Because we’re not worth it

I’m still waiting.

For a reply from Shropshire CCG.

A month ago they acknowledged receipt of my letter.

I reminded them a week ago, and they said it would be another week.

So I’m still waiting.

I attended their January meeting, where of course we are not allowed to ask questions or speak. At all.

We have to submit written questions which are answered in writing in the papers for the following meeting.

They keep us quiet because they have had so much s**t thrown at them them in recent years.

Deservedly.

So since they cannot hide in closed meetings, they prevent interruptions and awkward questions.

Democracy in action. Public spending in action. Accountability to those whose health they look after, and whose money pays their salaries.

NOT.

They wrote to me in December that they do not commission health care on the basis of rights, but to meet need. And they did acknowledge that people living with dementia have unmet needs.

Their meeting papers over three years show that they periodically claim they are working on a model to expand the services and support they offer. But nothing ever happens.

They, the GPs, continue to tick the EMIS box that states they have carried out a face to face annual review of our care plans, to get the QOF payment. 80% they proudly claim in their performance reports.

Yet none of us actually have any sort of meaningful support plan that we have contributed to. And Healthwatch Shropshire have proved it in a great piece of research last year.

The truth seems to be…

They don’t bloody care about people living with dementia.

There’s no cure. There’s nothing they can do. What’s the point?

They diagnose because they have a target to achieve. And they claim care planning, because they have a target.

And that, my friends, is that.

3,800 of us in Shropshire get almost no support following diagnosis.

Not unusual, I know. But they are not even trying.

We lead them to water, but they will not drink.

They look at us as if we are irritations beneath their shoes.

I sat through their January meeting with my teeshirt on, in the front row.

No one approached me. They looked from their seats, sniggered a little, and ignored.

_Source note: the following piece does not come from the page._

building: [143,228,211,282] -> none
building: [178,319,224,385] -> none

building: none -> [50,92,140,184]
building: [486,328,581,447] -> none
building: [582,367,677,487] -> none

Apparently, then, we have no rights in Shropshire.

The Equality Act does not exist, or apply to us.

The Dementia Rights statements? What are they? Never heard of them, and don’t need to here.

They have never carried out an Equality Impact Assessment in relation to dementia. They told me.

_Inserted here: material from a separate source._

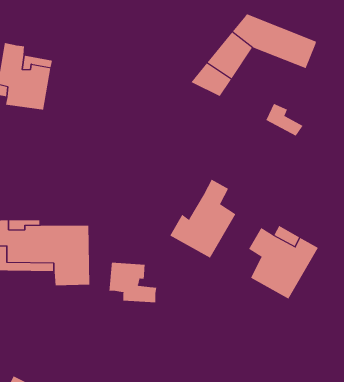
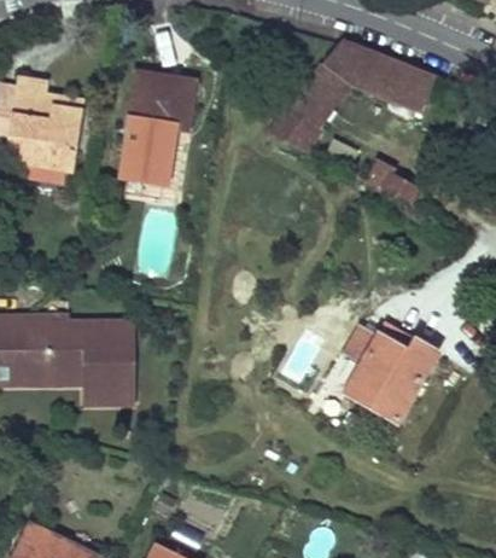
building: none -> [121,74,193,182]
building: [170,179,236,258] -> none
building: [109,262,157,303] -> none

Why? ‘Because there has been no need’.

No need?

No bloody need?

Nor have they published an EDS2 statement or assessment in the last four years. No review of whether they are meeting the requirements of the Equality Act.

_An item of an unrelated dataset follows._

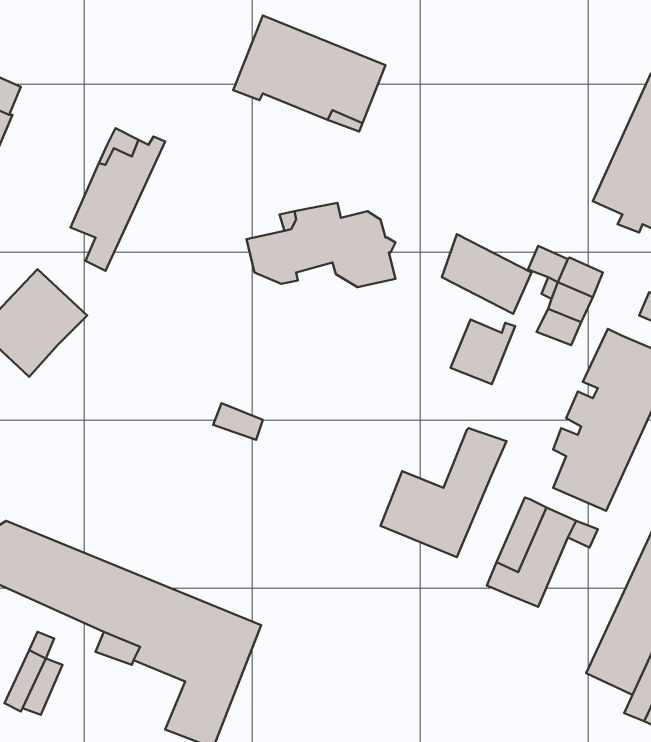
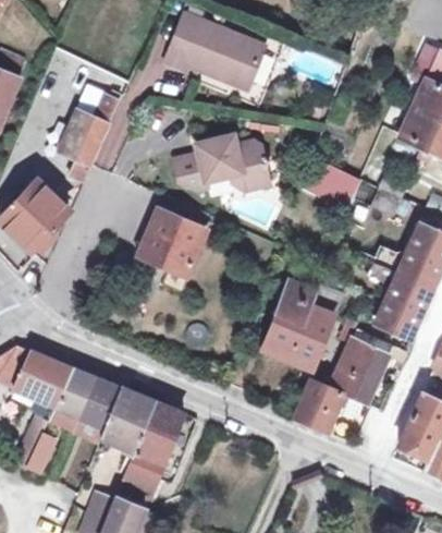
building: none -> [138,197,208,277]
building: [450,320,515,384] -> [275,281,318,324]
building: none -> [294,379,344,433]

So I am still waiting for a reply to my letter.

And I fully expect it to be another meaningless, empty, vacuous explanation of absolutely nothing.

What the hell can we do?

How can we stop them from ignoring us?

Do we now have to interrupt their meetings and protest?

We have provided models and evidence for what we need. We have accepted that it cannot be all done at once.

But if you don’t start you never finish.

Perhaps they just know that since there is no cure, we will fall off our perches before they do.

Until there is a target for providing post diagnosis support, according to a specified model, they will continue to use Lansley’s appalling, failed NHS model to ignore us.

Because we’re not worth it.

….

The Dementia Statements

  • We have the right to be recognised as who we are, to make choices about our lives including taking risks, and to contribute to society.  Our diagnosis should not define us, nor should we be ashamed of it.
  • We have the right to continue with day to day and family life, without discrimination or unfair cost, to be accepted and included in our communities and not live in isolation or loneliness.
  • We have the right to an early and accurate diagnosis, and to receive evidence-based, appropriate, compassionate and properly funded care and treatment, from trained people who understand us and how dementia affects us. This must meet our needs, wherever we live.
  • We have the right to be respected, and recognised as partners in care, provided with education, support, services, and training which enables us to plan and make decisions about the future.
  • We have the right to know about and decide if we want to be involved in research that looks at cause, cure and care for dementia and be supported to take part.